**What to produce:**
Find how many lines in the material contain "Эксперт"; your answer should be that number alone.

_ _ _

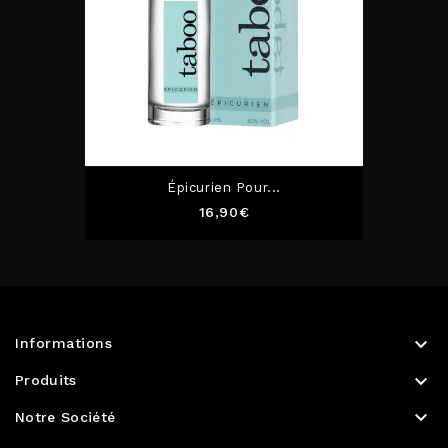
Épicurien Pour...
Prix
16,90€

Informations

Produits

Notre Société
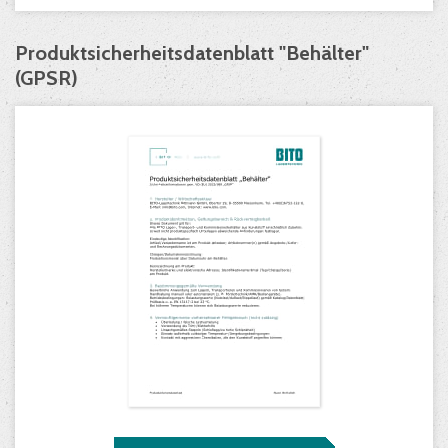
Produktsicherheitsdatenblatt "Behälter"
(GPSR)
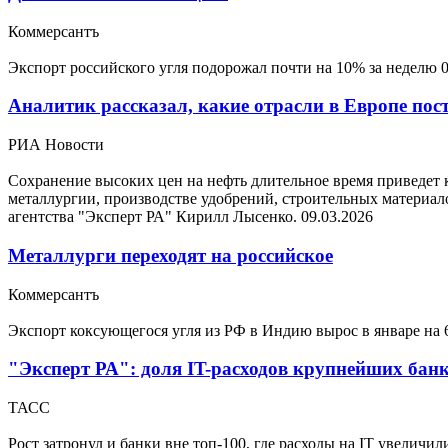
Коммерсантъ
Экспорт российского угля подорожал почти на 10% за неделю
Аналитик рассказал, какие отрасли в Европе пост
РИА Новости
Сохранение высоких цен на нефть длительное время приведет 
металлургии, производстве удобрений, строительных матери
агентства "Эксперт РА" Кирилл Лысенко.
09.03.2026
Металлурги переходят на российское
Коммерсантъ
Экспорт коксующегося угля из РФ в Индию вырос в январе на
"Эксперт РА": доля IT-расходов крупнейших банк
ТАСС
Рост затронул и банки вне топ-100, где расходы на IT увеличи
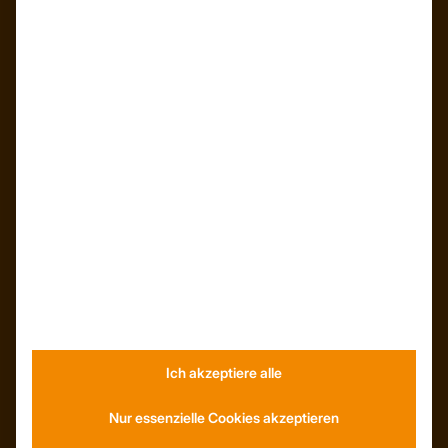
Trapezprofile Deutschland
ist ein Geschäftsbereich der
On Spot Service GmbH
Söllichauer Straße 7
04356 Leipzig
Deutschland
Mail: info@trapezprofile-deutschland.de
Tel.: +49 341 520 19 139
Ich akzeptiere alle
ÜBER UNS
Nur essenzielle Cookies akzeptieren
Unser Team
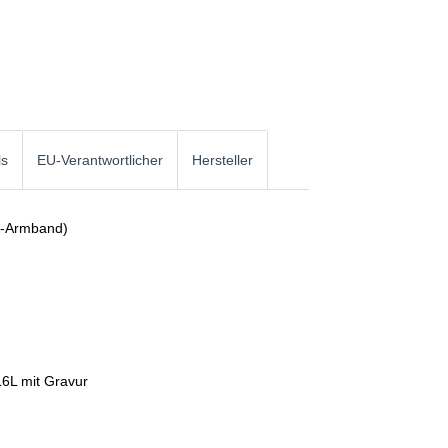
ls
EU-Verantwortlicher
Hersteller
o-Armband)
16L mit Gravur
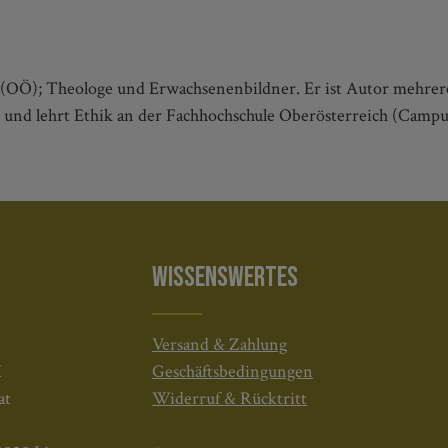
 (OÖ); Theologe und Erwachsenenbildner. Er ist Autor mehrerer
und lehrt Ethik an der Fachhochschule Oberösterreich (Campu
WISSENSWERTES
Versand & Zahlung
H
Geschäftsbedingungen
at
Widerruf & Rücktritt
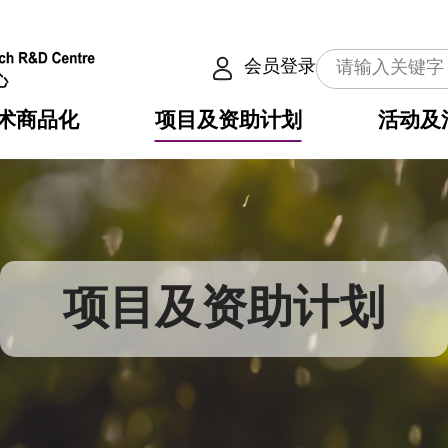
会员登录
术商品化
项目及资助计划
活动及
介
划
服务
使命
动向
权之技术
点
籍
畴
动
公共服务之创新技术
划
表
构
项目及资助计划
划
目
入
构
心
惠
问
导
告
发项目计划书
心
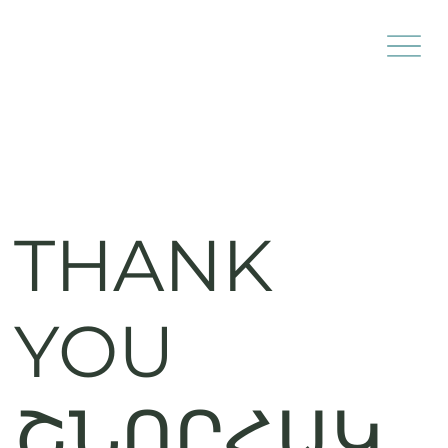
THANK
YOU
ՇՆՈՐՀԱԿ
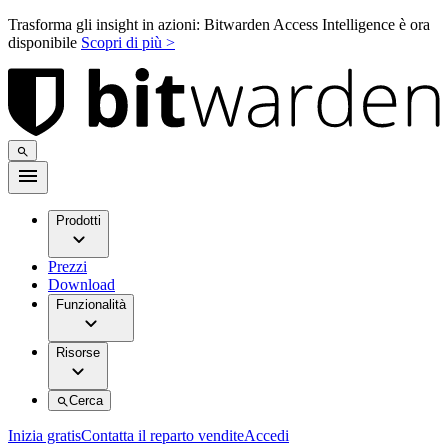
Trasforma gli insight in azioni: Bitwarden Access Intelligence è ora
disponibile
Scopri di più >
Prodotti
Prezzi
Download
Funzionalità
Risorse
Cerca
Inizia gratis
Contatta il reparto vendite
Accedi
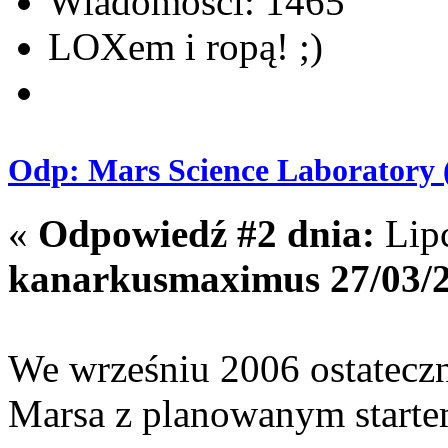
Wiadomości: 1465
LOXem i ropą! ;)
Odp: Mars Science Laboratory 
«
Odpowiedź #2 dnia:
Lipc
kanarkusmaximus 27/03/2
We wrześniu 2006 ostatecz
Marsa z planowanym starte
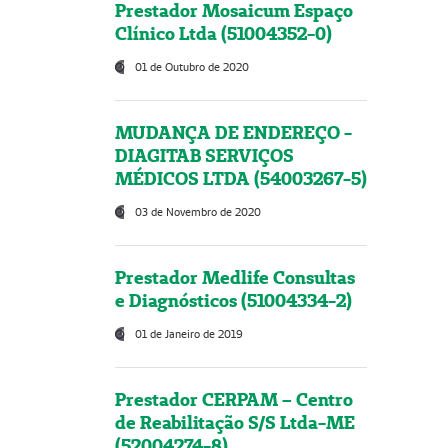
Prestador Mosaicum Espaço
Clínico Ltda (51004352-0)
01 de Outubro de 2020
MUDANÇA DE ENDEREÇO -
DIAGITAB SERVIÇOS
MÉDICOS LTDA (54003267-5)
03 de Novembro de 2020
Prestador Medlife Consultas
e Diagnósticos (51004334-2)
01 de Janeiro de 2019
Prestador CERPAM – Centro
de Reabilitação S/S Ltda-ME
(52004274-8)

_ _ _

**Solved problem:**
2